I worry about my attachment style; how often I reach out to people, how consequential their replies seem. I worry that my parents think I’m a disappointment. I worry about the aftermath of my departure from Bangalore. I worry that everyone I love is selfish, and then I worry that I’m selfish for not being able to love without expecting something in return. I worry that my gratitude is crumbling with every moment that my ego feels slighted. I worry that my egalitarian perspective of the world is a complete sham, especially when I exhibit typical ‘special snowflake’ behaviour.
I worry that I’m high maintenance/ demanding/ clingy and every other macho adjective that is used to fit the caricature of an “over-sensitive” woman.

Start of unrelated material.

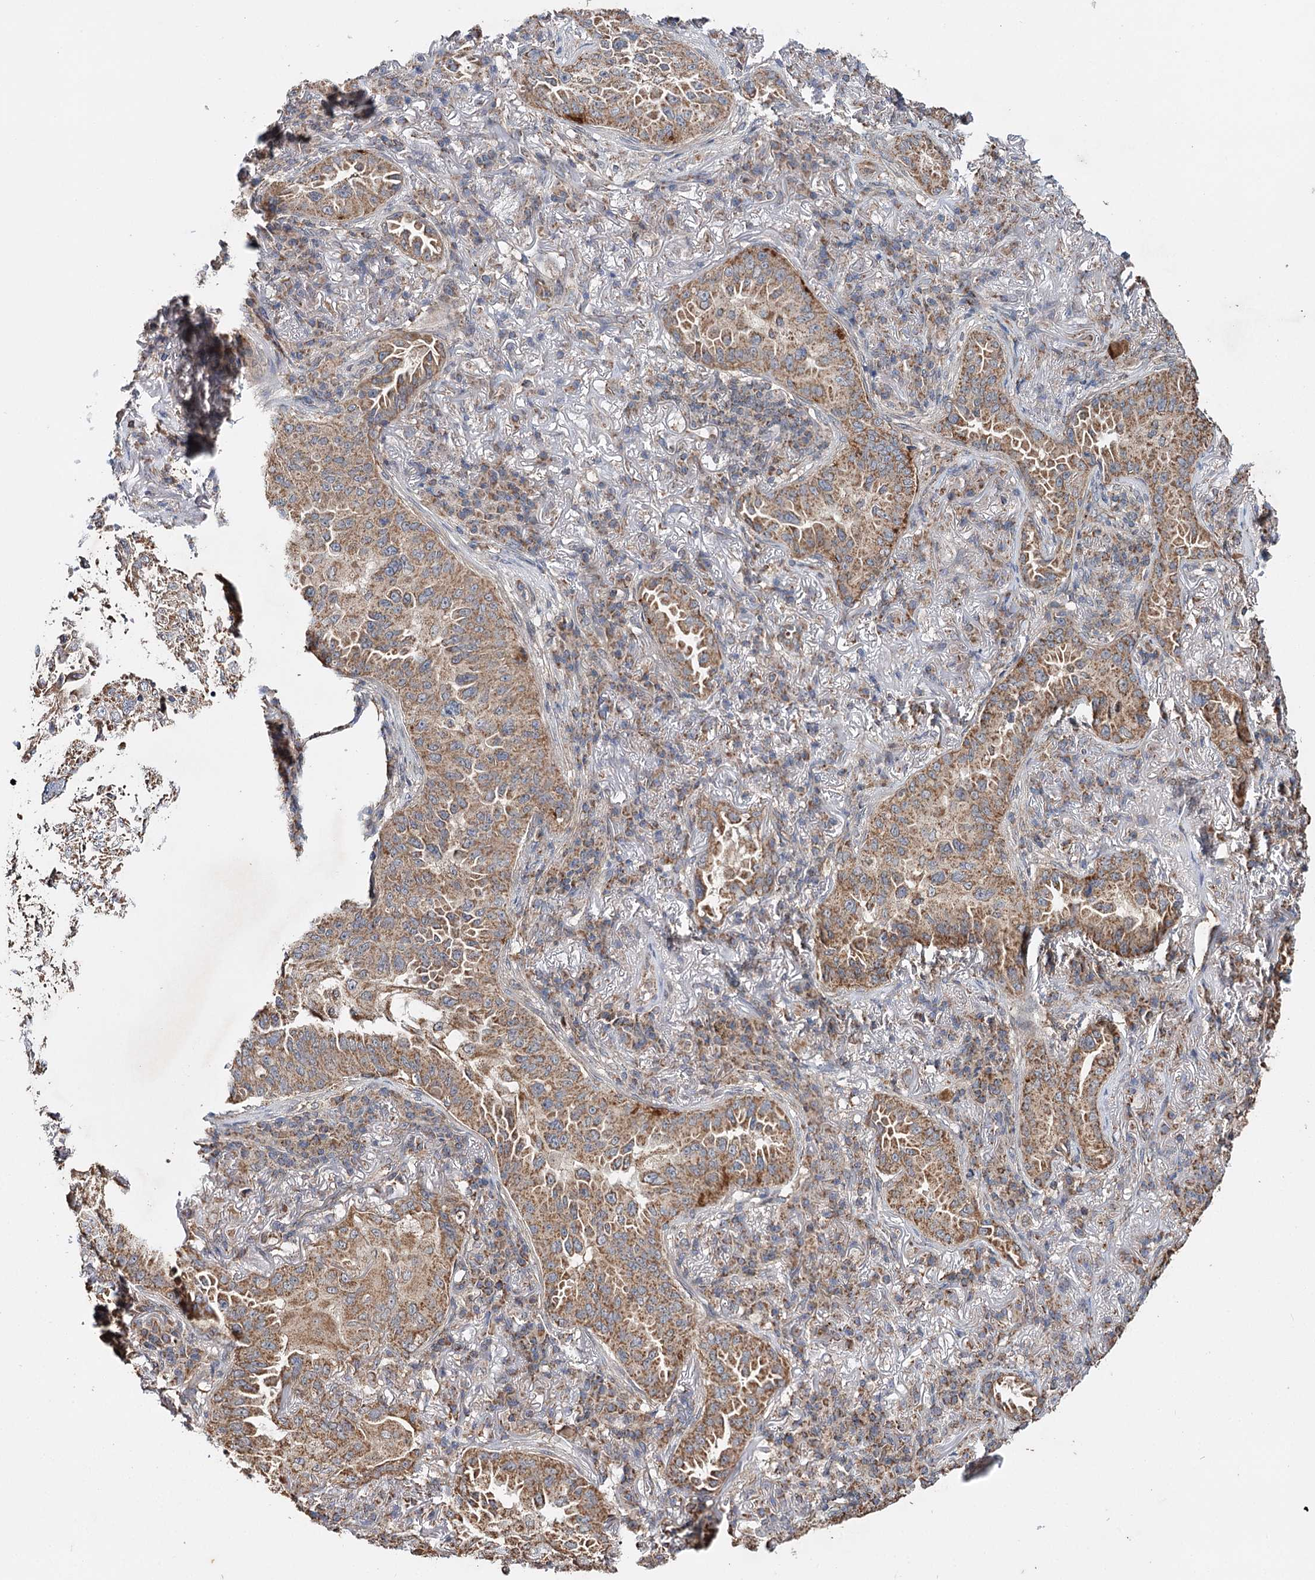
{"staining": {"intensity": "moderate", "quantity": ">75%", "location": "cytoplasmic/membranous"}, "tissue": "lung cancer", "cell_type": "Tumor cells", "image_type": "cancer", "snomed": [{"axis": "morphology", "description": "Adenocarcinoma, NOS"}, {"axis": "topography", "description": "Lung"}], "caption": "Human lung cancer stained with a protein marker exhibits moderate staining in tumor cells.", "gene": "PIK3CB", "patient": {"sex": "female", "age": 69}}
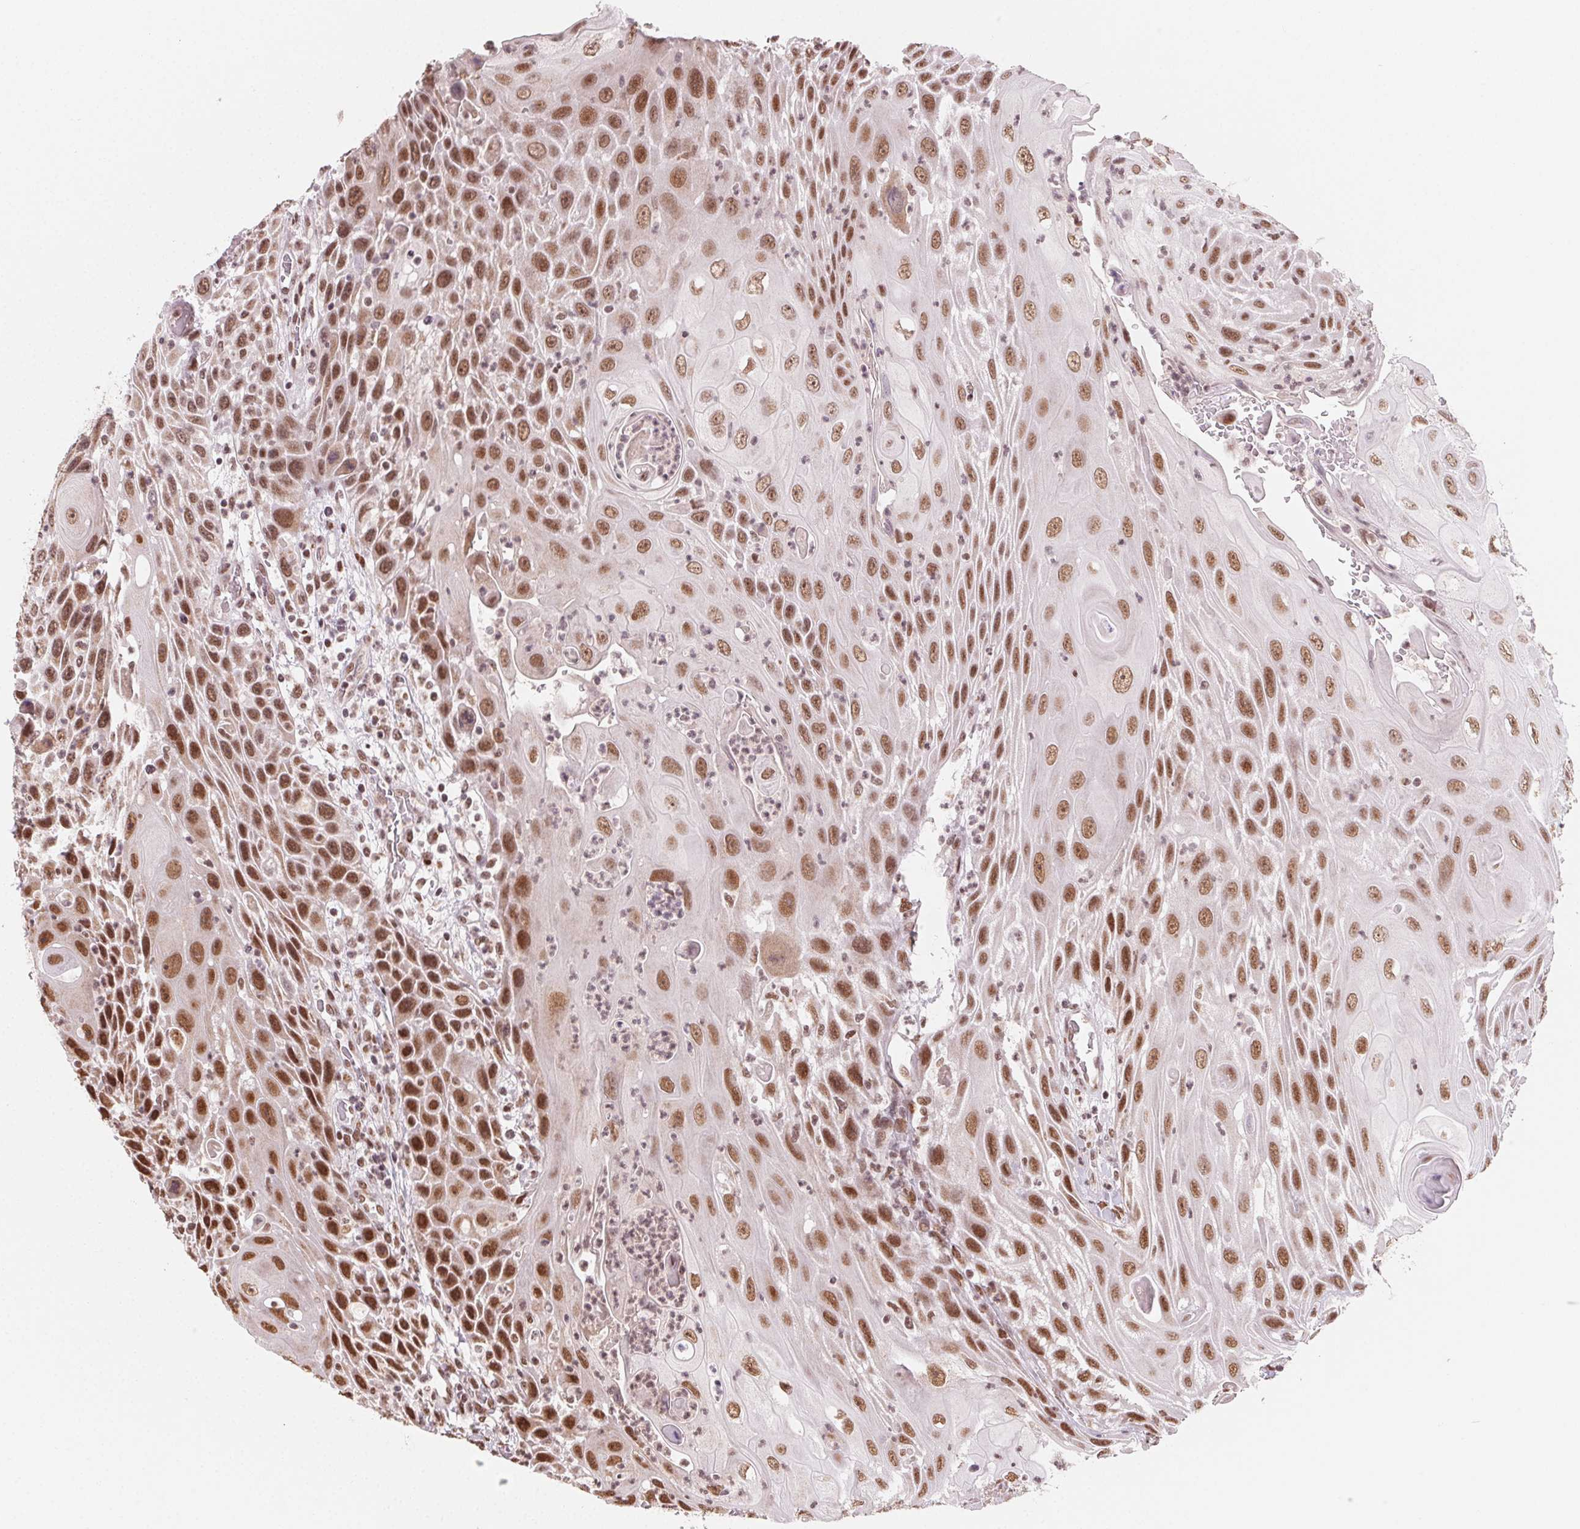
{"staining": {"intensity": "moderate", "quantity": ">75%", "location": "nuclear"}, "tissue": "head and neck cancer", "cell_type": "Tumor cells", "image_type": "cancer", "snomed": [{"axis": "morphology", "description": "Squamous cell carcinoma, NOS"}, {"axis": "topography", "description": "Head-Neck"}], "caption": "Tumor cells reveal medium levels of moderate nuclear expression in about >75% of cells in human head and neck squamous cell carcinoma.", "gene": "TOPORS", "patient": {"sex": "male", "age": 69}}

I worry that my writing is trite, unimaginative and horrifyingly mediocre. I worry about biscuits disintegrating in a piping hot cup of coffee. I worry that my mother thinks I’m starving myself when I drink soup with four handfuls of pepper, instead of a full meal. I worry that I claim to love animals almost as much I claim to love a double-meat burger. I worry about upholding progressive values in a country that is entrenched in conservatism. I worry about wearing skirts on a public bus, which allows men to ogle at my furry calves. I worry about being typecast as a privileged young adult who could afford to blow her daddy’s cash on an arts degree. I worry that most of what I win is not deserved and most of what I suffer isn’t either. I worry about the ineptitude of my country’s majoritarian government. I worry that my boyfriend doesn’t enjoy sex with me, anymore.
I worry about the primordial greed attached with the economic and political system of capitalism. I worry when I’m so positively captivated by all the privileges capitalism bestows upon me. I worry about calling someone a hypocrite, lest the pot calls the kettle black. I worry that my activism is limited to social justice warrior behaviour. I worry that my vulnerability makes me an enticing target. I worry about cheered along and chided when I worry “too much.”